How to Estimate the Cost of Running SaaS-Based vs. Open Source LLM Models
- Metric Coders
- Mar 29
- 3 min read
If you’re building an AI-powered product—especially something like a chatbot, research assistant, or content generation tool—choosing between a SaaS-based LLM (like OpenAI, Anthropic, or Cohere) and running your own open-source LLM (like LLaMA, Mistral, or Falcon) is a major decision.
Each approach has trade-offs in cost, performance, control, scalability, and security. But let’s focus on what most startups and teams care about first: COST.
In this post, we’ll break down how to estimate the cost of both approaches so you can make an informed decision.

💸 Option 1: SaaS-Based LLM (API Usage)
SaaS-based LLMs are cloud-hosted models provided by companies like:
OpenAI (GPT-3.5, GPT-4-turbo)
Anthropic (Claude)
Google (Gemini via Vertex AI)
Cohere, AI21, etc.
🧮 How to Estimate SaaS LLM Cost
You're billed per token (input + output). Each provider has different pricing, so here’s an example using OpenAI's GPT-4-turbo:
Model | Price / 1,000 Tokens | Example |
GPT-3.5-turbo | $0.0015 input / $0.002 output | 1,000 tokens = ~$0.004 |
GPT-4-turbo | $0.01 input / $0.03 output | 1,000 tokens = ~$0.04 |
🔍 Estimating Monthly Usage
Let’s say you run a research-writing assistant SaaS and estimate:
50,000 users/month
Each user generates 10 responses
Each response is ~1,000 tokens total (input + output)
Monthly Tokens:50,000 users × 10 × 1,000 = 500,000,000 tokens
Monthly Cost (GPT-4-turbo):500M ÷ 1,000 × $0.04 = $20,000/month
💡 Pro Tip: Use GPT-3.5 where acceptable, and reserve GPT-4 for premium plans or complex tasks.
🔧 Option 2: Open-Source LLM (Self-Hosted)
Running models like LLaMA 2, Mistral, or Mixtral gives you full control over the system, token limits, privacy, and even customization—but you also bear the infrastructure cost.
🖥️ Key Cost Drivers
GPU Costs (Cloud or On-Prem)
A single A100 (80GB) instance on AWS costs ~$2–$3/hour
Multi-GPU (for faster inference or larger models) scales this up fast
Alternatively, use consumer GPUs (like RTX 4090) for smaller deployments
Inference Optimization
Use tools like vLLM, TGI, or Text Generation WebUI
Quantized models (4-bit or 8-bit) reduce memory and GPU requirements
Scalability
You’ll need load balancers, autoscaling logic, and GPU inference queues
Consider Replicate, RunPod, or Modal for pay-as-you-go inference
Storage + Network + Maintenance
Storing model weights, logs, and traffic incurs additional (but smaller) costs
You also need engineers to manage and monitor the stack
💡 Rough Monthly Cost Breakdown (Open-Source)
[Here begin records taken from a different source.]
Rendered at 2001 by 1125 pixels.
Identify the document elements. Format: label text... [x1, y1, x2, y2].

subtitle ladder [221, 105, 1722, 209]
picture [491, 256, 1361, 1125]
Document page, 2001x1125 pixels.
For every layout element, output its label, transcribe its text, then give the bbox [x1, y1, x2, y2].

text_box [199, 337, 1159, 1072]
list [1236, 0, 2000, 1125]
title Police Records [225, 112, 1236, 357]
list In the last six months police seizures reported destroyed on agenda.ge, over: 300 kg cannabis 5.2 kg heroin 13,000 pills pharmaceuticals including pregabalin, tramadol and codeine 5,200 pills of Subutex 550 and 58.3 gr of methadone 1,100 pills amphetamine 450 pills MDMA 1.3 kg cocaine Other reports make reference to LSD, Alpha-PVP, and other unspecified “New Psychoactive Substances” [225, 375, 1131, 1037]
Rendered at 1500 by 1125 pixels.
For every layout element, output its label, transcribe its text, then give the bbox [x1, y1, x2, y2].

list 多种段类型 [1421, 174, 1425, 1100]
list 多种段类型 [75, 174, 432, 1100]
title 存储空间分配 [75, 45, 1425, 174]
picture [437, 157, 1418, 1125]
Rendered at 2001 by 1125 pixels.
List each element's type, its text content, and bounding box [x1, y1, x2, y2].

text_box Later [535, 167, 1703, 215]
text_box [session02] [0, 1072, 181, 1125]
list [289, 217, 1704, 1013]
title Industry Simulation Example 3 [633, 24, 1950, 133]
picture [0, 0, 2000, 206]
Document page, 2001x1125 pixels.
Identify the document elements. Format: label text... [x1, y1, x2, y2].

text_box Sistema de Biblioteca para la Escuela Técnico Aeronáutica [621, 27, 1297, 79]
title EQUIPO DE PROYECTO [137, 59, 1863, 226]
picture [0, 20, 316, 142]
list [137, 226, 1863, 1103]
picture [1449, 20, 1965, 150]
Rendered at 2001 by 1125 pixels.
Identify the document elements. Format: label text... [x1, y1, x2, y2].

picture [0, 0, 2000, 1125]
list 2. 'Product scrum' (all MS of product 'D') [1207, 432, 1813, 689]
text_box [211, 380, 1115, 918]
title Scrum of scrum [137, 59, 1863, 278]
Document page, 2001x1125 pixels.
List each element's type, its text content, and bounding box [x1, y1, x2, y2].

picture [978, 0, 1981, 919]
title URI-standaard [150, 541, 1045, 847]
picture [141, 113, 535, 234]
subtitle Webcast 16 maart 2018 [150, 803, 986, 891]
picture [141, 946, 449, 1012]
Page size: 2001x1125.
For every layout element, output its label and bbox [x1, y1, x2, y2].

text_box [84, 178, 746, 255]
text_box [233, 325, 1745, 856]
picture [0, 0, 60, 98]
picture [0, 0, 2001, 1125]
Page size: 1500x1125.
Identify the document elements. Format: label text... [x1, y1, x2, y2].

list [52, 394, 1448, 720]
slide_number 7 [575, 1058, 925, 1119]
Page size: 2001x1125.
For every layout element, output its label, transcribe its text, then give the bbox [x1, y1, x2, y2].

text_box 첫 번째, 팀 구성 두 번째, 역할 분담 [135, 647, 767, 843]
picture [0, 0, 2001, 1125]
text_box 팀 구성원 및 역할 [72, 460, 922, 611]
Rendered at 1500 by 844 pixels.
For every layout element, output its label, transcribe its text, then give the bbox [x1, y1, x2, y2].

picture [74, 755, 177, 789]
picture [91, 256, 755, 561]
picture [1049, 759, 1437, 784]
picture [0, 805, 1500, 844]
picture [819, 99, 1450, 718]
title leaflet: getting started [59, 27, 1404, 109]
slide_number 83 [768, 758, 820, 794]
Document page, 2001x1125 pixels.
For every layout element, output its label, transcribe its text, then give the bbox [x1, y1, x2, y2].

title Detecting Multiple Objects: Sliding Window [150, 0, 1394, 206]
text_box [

Let’s say you run LLaMA 2 13B or Mistral 7B using a single A100:
Component | Cost Estimate |
A100 Instance (on-demand, ~730 hrs/month) | ~$2,000 |
Load balancing / autoscaling infra | $200–$500 |
Engineering time (DevOps/MLOps) | Varies |
Total | ~$2,500–$5,000/month (starting point) |
Want to serve 1M+ users? You’ll need multiple GPUs and inference nodes.
⚖️ SaaS vs. Open Source: Quick Comparison
Feature | SaaS (e.g., OpenAI) | Open Source (e.g., LLaMA) |
Upfront Cost | Low | Medium to High |
Scaling | Easy (cloud handles it) | Manual or 3rd party |
Performance | Best-in-class (GPT-4) | Good, customizable |
Control | Limited | Full control |
Compliance / Privacy | May be limited (esp. for EU users) | More control |
Pricing Model | Pay-per-token | Pay-for-infra |
🧠 TL;DR: How to Choose
💼 Startups / MVPs / fast launch → Use SaaS LLMs for speed and simplicity.
🏗️ Custom AI tools, privacy-sensitive data, or high-volume usage → Consider open-source to reduce long-term cost and increase control.
🧪 Hybrid models → Use SaaS for general tasks + open-source for custom domain tasks.
🔍 Bonus: Free & Affordable Options
Groq: Ultra-fast inference of Mixtral (pay-per-request)
OpenRouter.ai: Aggregate LLMs with flexible pricing
Replicate / RunPod: Run open-source LLMs affordably with auto-scaling
Final Thoughts
Estimating cost isn’t just about tokens or GPU hours—it’s about your growth stage, team skills, user base, and product goals. SaaS LLMs are great for getting started fast, while open-source LLMs shine when you need flexibility and scale.